Focusing on the number, 7 is an average MLB contributor...8 is a chance to be above average...and 9--look out--sky's the limit.

One proviso: this is a fantasy website, so defense is not accounted for--other than helping or hindering advancement.  It's just looking at fantasy production.

Mariners have two "9's": Lewis (no surprise), and...wait for it...Bryan Hernandez.  Again, to be clear, no guarantee Hernandez doesn't flame out before the tools ever get close to Safeco.  But this surprised me.  These guys are aged 21 and 19 respectively.

System "8" grades (in order of ranking, with ages): O'Neill (21), Neidert (20), Gohara (20), Peterson (25), Torres (19), Bishop (23).


He seems a weird pick for a 9:  Didn't really tear up the Dominican Summer League (with other 18-year olds). .278-.331-.466.  The he moved up to the Arizona Rookie League and was at .285-.324-.400, a year and a half younger than the average player.  There he had 140 PA's with just 7 BB's and 36 K's., a 5% and 26% rate.  Tank, in comparison, also played in the AZL at age 18; he was .310-.405-.450 in 116 PA's, with 12 BB's and 27 K's.  10% and 23%, respectfully.

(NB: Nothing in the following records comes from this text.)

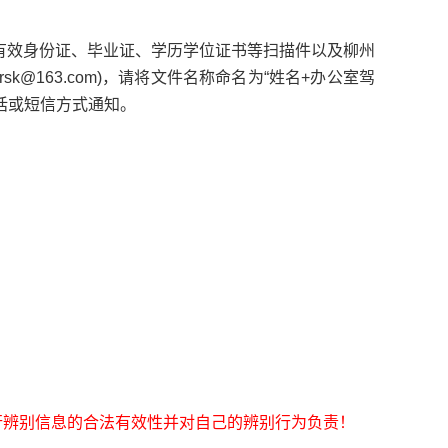
将本人有效身份证、毕业证、学历学位证书等扫描件以及柳州
@163.com)，请将文件名称命名为“姓名+办公室驾
话或短信方式通知。
行辨别信息的合法有效性并对自己的辨别行为负责！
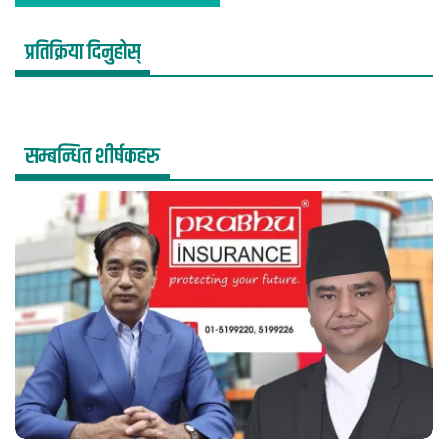
प्रतिक्रिया दिनुहोस्
सम्बन्धित शीर्षकहरु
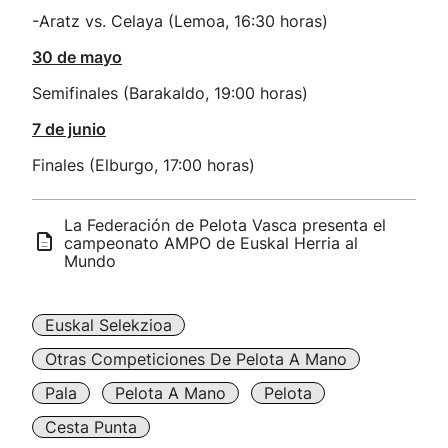
-Aratz vs. Celaya (Lemoa, 16:30 horas)
30 de mayo
Semifinales (Barakaldo, 19:00 horas)
7 de junio
Finales (Elburgo, 17:00 horas)
La Federación de Pelota Vasca presenta el
campeonato AMPO de Euskal Herria al
Mundo
Euskal Selekzioa
Otras Competiciones De Pelota A Mano
Pala
Pelota A Mano
Pelota
Cesta Punta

Hmmmm....will have to pay closer attention.  

23-yr old rookie, Eric Filia, played in Everett, 2 years older than the Avg. player in the league.  But he went .362-.450-.496 with 39 BB's and just 19 K's in 292 PA's.  That's pretty impressive.  He even got a 1 game call up to Tacoma, where, appropriately, he walked in one of his two PA's.   I hope he gets to Jackson quickly this season.  What do we know about him?

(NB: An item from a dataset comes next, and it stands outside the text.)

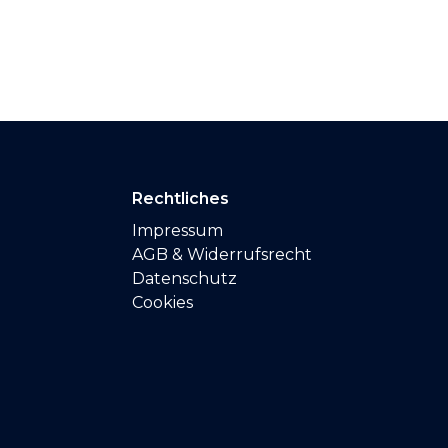
Rechtliches
Impressum
AGB & Widerrufsrecht
Datenschutz
Cookies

The 80-80-80 question and subsequent Ortiz comparison got me thinking back to the similarities of 'Bach and Ortiz swings.  Could 'Bach be the next?  Looking between both of their MiL numbers, Ortiz having shown his power in the minors is the big difference.

So then I compared to Edgar.  Vogey just doesn't stack up and Edgar was only .300/.412/.439 in the minors.   I'm not saying that's bad it's just less than we know him as while focusing on all the career numbers in the HoF debate.  

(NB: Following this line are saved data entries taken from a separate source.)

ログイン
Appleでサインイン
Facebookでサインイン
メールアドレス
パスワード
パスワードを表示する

But 'Bach is probably not the next.  Doesn't mean he'll be bad.  You know as well as I there are plenty of hitters not as good as Edgar in the hall. 

The idea that Edgar would have had better counting stats if called up sooner had me checking.  See, HR and hits are pretty much the 2 that people say didn't count high enough for him.  355 HR (adding ALL MiL) isn't what they're looking for either.  Not that 500 HR should be the minimum for a hitter to get in anyway.  It's not me that's refusing to vote though.  2939 Hits would change that conversation, I do think.  But how about 659 Doubles?  That would put him 2 ahead of Nap Lajoie for 6th all-time.  You can't just add those in, of course.   Even though Lajoie never had them taken out in the first place.  Nor many of the inner circle that others just CAN'T stack up to.  These guys now are playing in the minors for a couple years minimum and many of them after a few years of college.  Their counting stats aren't likely to ever match up.

Putting that expectation on the players;

That they can either start later but still catch up to players like that.


They will hear the rerun "Hall of Very Good" jokes for 10 years while they don't get in...

It just doesn't make sense to compare only to the inner circle anyway.  Doing that constantly could cause players to pursue the next PED.  I'm not saying that's how events played out because I don't think that's the order things happened.  It's more like guys have just been guilty by association ever since.

"You're associated to an era we will only put perfection in from.  If you were born 10 years sooner you'd be down the Hall from Jim Rice and surely in before him.  So sorry "

Incidentally, his 1729 career (though not MLB career) Walks would put him 9th, right behind Mantle.  Mantle debuted at 19, you do the math on how many minor league games he played.

Ok, fine.   The Switch hitting Mantle would have had at least 26 more career walks if you include minors for both.  Plus 842 AB of unknown BB.  Starting from the age of 17 for Muscles, 20 for Papi.